Мысль о том, что я здесь делаю, заставляет меня оторваться ото всех рисунков и начать искать выдранный клочок листка. Недолго думая, подбегаю к дубовому столу, открываю все шкафчики и ищу, выкладывая из них все бумаги. Ничего не найдя, мчусь к стеллажам, перебираю рисунки, пока мне не попадается один портрет. На небольшом листочке нарисована девушка, стоящая около дерева и положившая на его толстую кору свою ручку. Ее сапфировые глаза проницательным взглядом смотрят на меня, но в них я не вижу злобы, в них печаль. Белокурые волосы ниспадали на ее бледные плечи. Белое платье в пол струилось мягкими волнами, а на безымянном пальце красовалось серебряное колечко с лазуритом в центре. Она освещала все вокруг себя, словно солнце землю.
Деревья показались мне чересчур знакомыми. Я подхожу к окну и мне открывается прекрасный вид на сад, напротив меня стоит огромный дуб. Моя рука самовольно поднимается, держа в руках рисунок, наравне с деревом. Точь-в-точь. Тут я замечаю обрубленные концы. Это тот самый листок из дневника. Я переворачиваю рисунок и читаю надпись: «Память о погибшей любви».

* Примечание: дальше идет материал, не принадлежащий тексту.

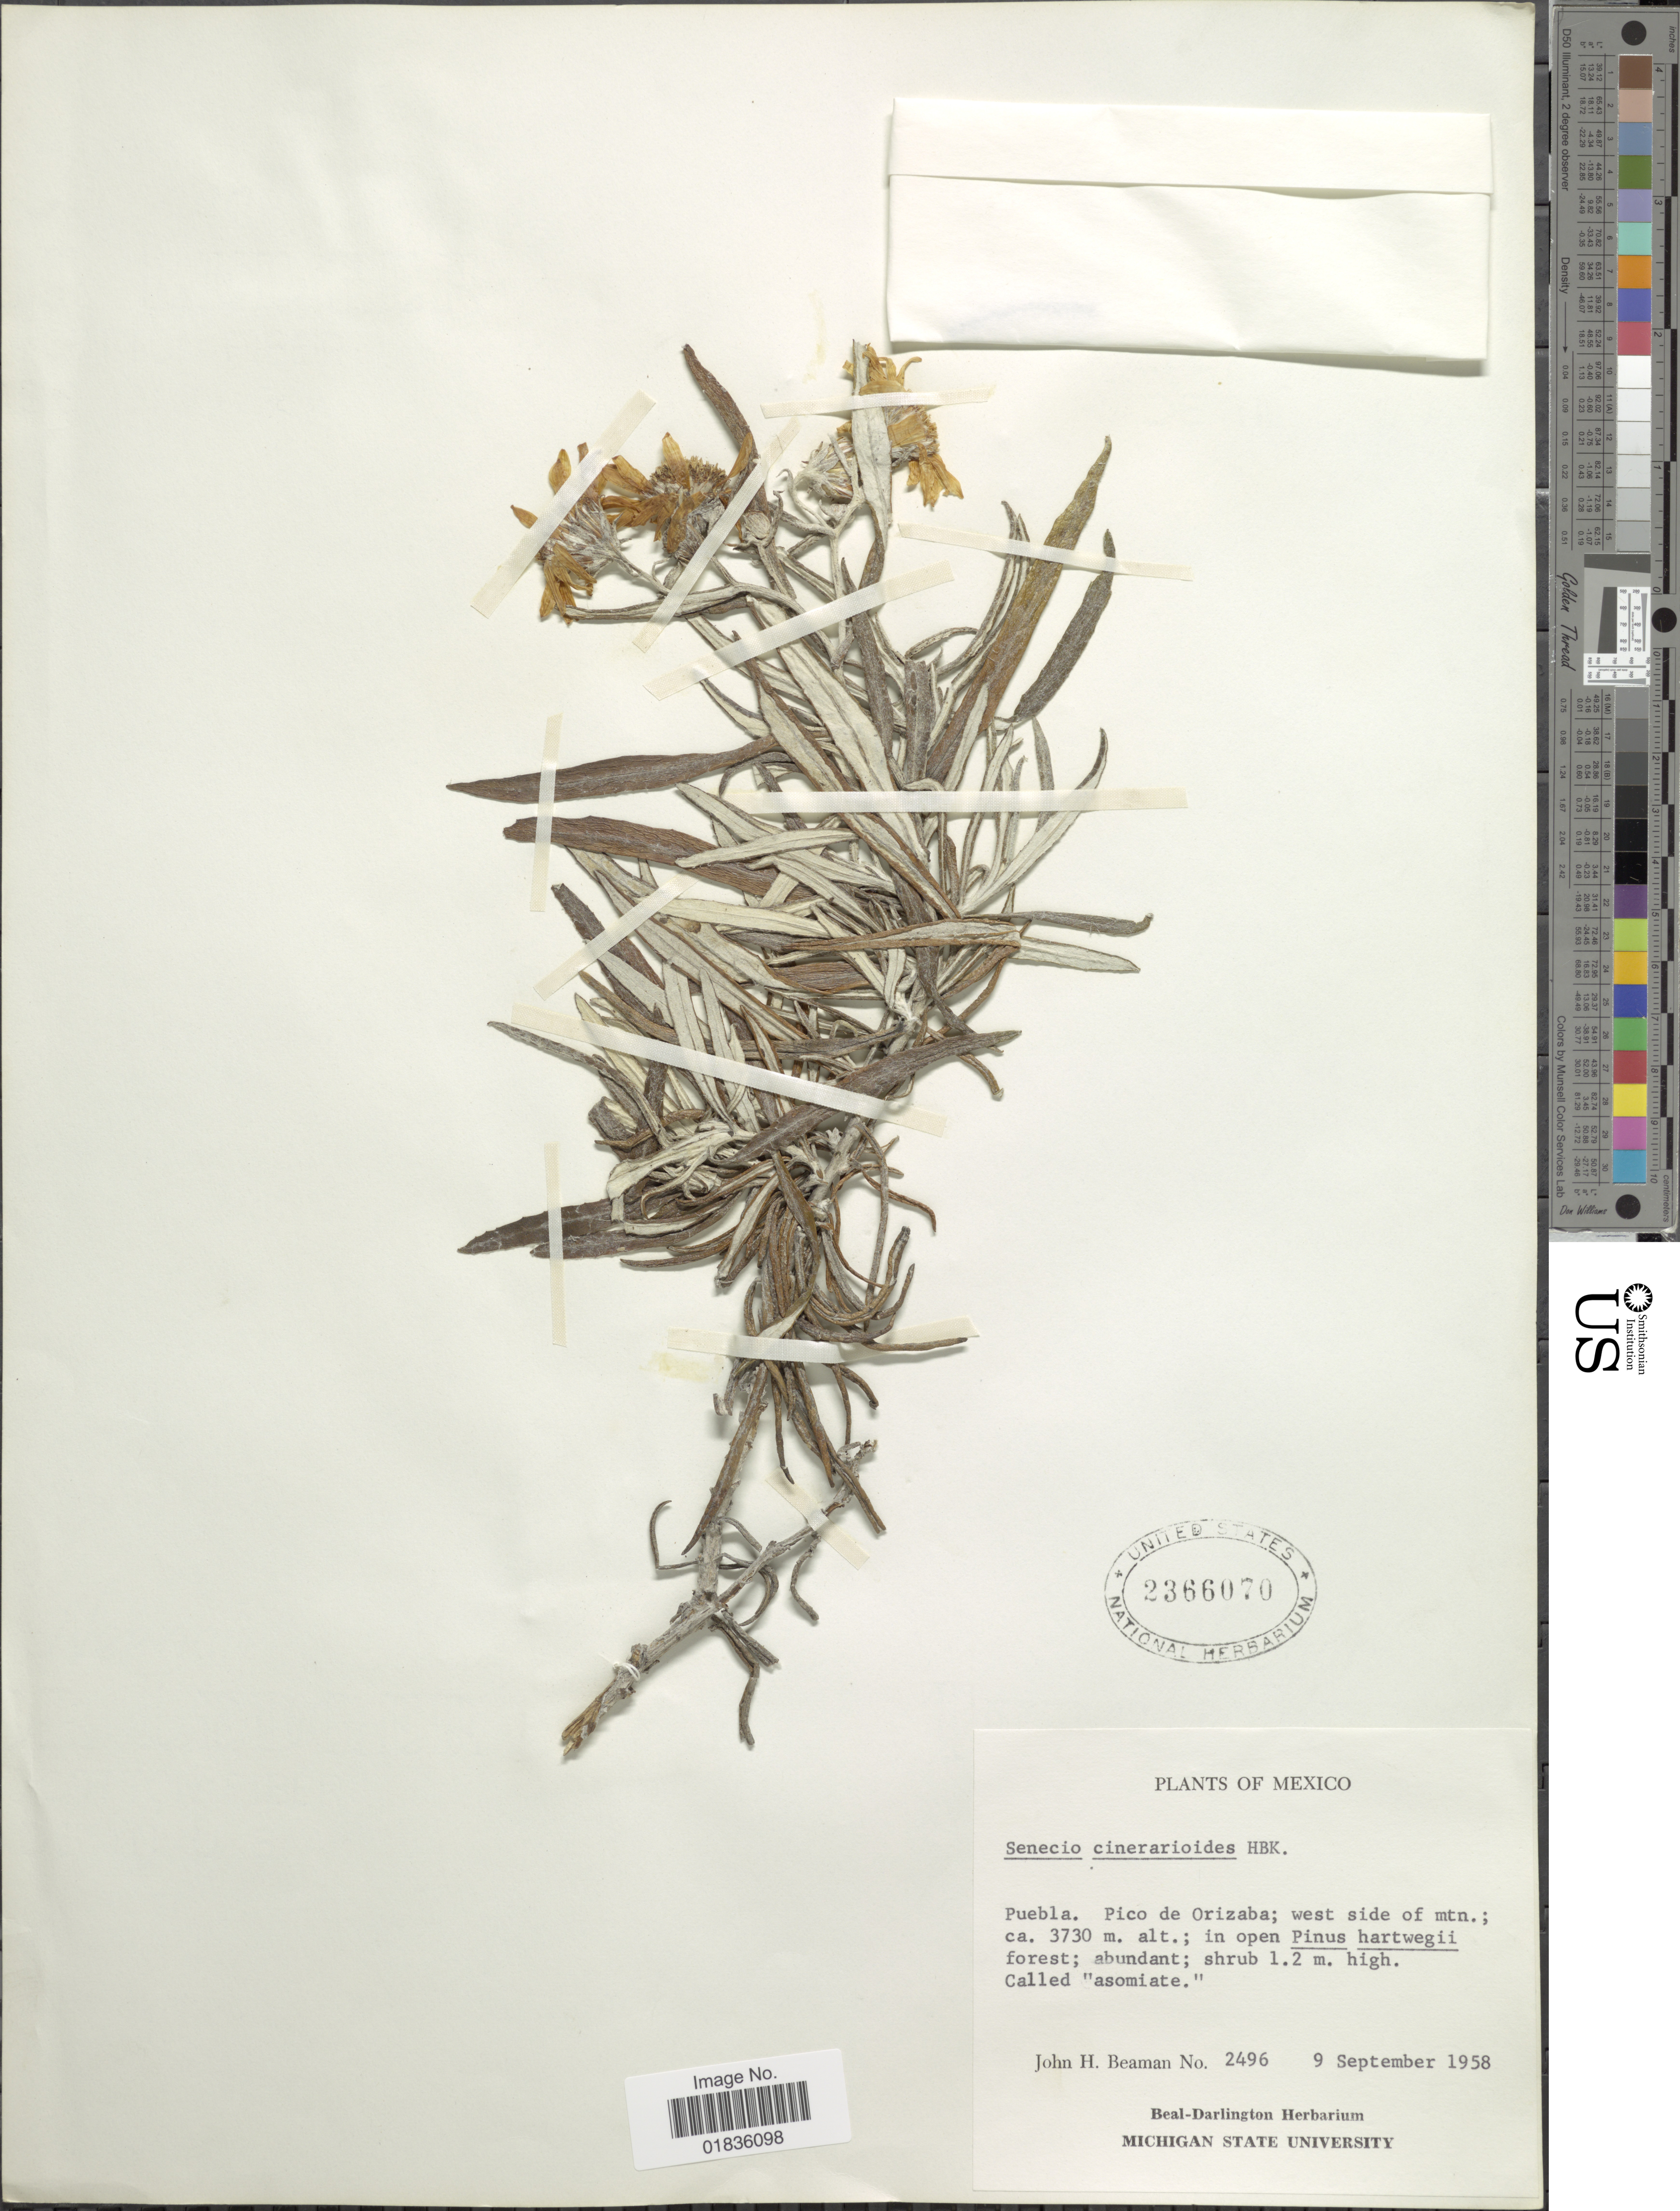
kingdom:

Вот он, эпилог. Память о том, что он ее любит, что она не просто человек, который отдал свою жизнь ради него. Это его монумент в ее честь. И пусть она никогда не увидит.
– Что ты здесь делаешь? – Слышу угрожающий голос подле меня. От него я вздрагиваю, как трусливый заяц от выстрела ружья. Собираюсь с мыслями, но они не хотят выстраиваться в правильный порядок.
– Хочу помочь, - первое, что вырывается из моих уст, когда я поворачиваюсь в его сторону. Его грозный взгляд прожигает меня, но я не дрогну. Я выполню свою клятву.
– Откуда у тебя это?
Я смотрю на свою правую руку, где зажат дневник, а потом на отца. Он в растерянности. Постепенно его глаза наливаются яростью. Мне влетит, это однозначно, поэтому я должна сказать первая, возможно, только это меня спасет.